A exceção é a Colômbia, onde as FARC demonstraram – creio que, sobretudo, por causa do narcotráfico, fonte inesgotável de recursos para provê-las de armas – uma notável capacidade de sobrevivência. Trata-se de um anacronismo flagrante, pois o modelo revolucionário, o paraíso marxista-leninista, é uma enteléquia na qual ainda acreditam somente grupelhos de obtusos ideológicos, cegos e surdos para os fracassos do coletivismo despótico, como testemunham seus dois últimos tenazes supérstites, Cuba e Coreia do Norte. O surpreendente é que, apesar da violência política, a Colômbia seja um dos países com uma das economias mais prósperas na América Latina e onde a guerra civil não desmantelou o Estado de Direito e a legalidade, pois as instituições civis, ainda que mal, continuam funcionando. E é certo que um incentivo importante para que os acordos de paz se concretizem é o desenvolvimento econômico, que, sem dúvida, trarão consigo, certamente em curto prazo.

O modelo revolucionário é uma enteléquia na qual ainda acreditam somente grupelhos de obtusos ideológicos

Héctor Abad diz que essa perspectiva estimulante justifica que se deixe de olhar para trás e se renuncie a uma justiça retrospectiva, pois, caso contrário, a insegurança e a sangria continuarão sem fim.

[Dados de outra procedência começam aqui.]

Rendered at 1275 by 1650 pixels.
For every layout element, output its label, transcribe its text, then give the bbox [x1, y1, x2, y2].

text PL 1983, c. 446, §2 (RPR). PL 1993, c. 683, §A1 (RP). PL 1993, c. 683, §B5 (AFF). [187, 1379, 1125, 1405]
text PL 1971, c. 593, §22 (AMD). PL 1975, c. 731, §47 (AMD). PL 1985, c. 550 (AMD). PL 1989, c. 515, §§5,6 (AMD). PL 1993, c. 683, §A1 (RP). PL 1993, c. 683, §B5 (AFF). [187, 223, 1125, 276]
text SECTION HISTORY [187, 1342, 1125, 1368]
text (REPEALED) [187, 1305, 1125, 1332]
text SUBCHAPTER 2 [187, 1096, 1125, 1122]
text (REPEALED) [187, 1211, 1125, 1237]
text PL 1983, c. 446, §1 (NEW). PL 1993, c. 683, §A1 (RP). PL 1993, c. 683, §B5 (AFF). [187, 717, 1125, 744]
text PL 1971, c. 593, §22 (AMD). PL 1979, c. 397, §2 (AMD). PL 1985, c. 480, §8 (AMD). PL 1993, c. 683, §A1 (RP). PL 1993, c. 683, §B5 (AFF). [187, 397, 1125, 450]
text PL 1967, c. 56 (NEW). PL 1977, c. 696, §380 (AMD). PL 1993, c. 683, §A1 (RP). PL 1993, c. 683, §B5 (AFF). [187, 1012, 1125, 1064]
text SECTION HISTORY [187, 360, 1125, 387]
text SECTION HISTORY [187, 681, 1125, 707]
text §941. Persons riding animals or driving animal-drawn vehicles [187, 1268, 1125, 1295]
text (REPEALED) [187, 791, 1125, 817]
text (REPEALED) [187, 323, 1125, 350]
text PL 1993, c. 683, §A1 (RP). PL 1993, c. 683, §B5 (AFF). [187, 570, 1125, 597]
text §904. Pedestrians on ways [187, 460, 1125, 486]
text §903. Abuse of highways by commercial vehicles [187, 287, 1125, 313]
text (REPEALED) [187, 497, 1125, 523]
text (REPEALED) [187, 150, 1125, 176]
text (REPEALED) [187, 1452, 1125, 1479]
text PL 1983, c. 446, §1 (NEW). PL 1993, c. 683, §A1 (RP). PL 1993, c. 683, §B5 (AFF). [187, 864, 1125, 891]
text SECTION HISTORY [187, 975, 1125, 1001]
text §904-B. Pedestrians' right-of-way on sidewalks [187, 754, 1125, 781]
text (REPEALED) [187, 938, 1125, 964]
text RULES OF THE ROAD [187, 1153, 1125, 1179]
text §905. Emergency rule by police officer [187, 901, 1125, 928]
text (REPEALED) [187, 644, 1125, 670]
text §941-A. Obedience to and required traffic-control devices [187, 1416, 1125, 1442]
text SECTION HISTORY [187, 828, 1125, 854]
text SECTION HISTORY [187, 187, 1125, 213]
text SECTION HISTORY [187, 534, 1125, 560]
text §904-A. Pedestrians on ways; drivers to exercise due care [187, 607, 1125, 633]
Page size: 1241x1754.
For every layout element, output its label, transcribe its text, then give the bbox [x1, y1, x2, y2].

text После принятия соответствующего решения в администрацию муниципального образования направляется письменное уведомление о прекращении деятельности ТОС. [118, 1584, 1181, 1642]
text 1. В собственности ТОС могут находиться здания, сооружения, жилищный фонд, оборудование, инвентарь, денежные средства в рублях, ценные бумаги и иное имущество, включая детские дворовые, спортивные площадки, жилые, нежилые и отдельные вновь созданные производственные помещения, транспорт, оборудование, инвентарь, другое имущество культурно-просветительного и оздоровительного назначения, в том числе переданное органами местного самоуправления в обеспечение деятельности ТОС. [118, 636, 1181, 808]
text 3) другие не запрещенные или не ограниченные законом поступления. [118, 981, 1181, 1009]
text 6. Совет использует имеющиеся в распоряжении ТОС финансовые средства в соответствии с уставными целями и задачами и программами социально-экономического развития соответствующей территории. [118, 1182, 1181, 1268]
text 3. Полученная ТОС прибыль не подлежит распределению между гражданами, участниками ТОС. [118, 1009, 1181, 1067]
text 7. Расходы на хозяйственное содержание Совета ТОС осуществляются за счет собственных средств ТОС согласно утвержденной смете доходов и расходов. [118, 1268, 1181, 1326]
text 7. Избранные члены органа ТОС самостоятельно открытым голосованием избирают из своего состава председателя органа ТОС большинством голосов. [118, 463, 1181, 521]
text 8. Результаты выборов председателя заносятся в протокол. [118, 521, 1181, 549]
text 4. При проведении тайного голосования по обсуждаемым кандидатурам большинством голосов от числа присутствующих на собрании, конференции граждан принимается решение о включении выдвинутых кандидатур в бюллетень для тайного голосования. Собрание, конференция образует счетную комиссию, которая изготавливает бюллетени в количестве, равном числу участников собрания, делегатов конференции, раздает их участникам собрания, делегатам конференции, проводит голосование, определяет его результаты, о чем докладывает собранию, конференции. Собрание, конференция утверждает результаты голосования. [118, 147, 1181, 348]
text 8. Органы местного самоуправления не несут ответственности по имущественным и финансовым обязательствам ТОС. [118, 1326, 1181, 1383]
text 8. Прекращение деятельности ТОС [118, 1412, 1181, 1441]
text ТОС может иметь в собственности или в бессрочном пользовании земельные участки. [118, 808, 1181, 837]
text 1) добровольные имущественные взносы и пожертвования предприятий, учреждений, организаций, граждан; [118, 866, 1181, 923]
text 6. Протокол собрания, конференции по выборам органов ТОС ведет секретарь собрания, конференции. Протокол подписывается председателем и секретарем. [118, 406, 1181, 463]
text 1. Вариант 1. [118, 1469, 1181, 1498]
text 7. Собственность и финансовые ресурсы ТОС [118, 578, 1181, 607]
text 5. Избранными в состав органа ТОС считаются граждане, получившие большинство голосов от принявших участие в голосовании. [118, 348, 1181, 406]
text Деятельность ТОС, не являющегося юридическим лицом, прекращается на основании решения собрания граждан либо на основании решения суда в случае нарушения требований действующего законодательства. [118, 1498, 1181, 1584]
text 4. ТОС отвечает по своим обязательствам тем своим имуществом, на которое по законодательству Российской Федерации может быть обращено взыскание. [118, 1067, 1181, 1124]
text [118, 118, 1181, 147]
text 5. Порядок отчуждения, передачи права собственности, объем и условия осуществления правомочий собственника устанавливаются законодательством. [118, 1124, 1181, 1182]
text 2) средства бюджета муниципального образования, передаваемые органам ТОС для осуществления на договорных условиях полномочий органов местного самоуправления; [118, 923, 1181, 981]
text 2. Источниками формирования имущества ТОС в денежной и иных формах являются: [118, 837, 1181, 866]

Basta que se saiba a verdade, que os criminosos reconheçam seus crimes, de modo que o horror do passado não volte a se repetir e fique aí, como um pesadelo que o tempo irá dissolvendo até desaparecer. Não há dúvida de que existe um risco, mas qual é a alternativa? E, ao seu ex-cunhado, faz a seguinte pergunta: “Não é melhor um país onde os seus próprios sequestradores estejam livres fazendo política em vez de um país em que esses mesmos sujeitos estejam perto da sua propriedade, ameaçando os seus filhos, meus sobrinhos, e os filhos dos seus filhos, seus netos?”.

A resposta é sim. Eu não tinha isso tão claro antes de ler o artigo de Héctor Abad Faciolince, e muitas vezes me disse nestas últimas semanas: que sorte não ter que votar nesse plebiscito, pois, de verdade, me sentia sendo repuxado entre o “sim” e o “não”. Mas as razões deste magnífico escritor, que é também um cidadão sensato e íntegro, me convenceram. Se fosse colombiano e pudesse votar, eu também votaria no “sim”.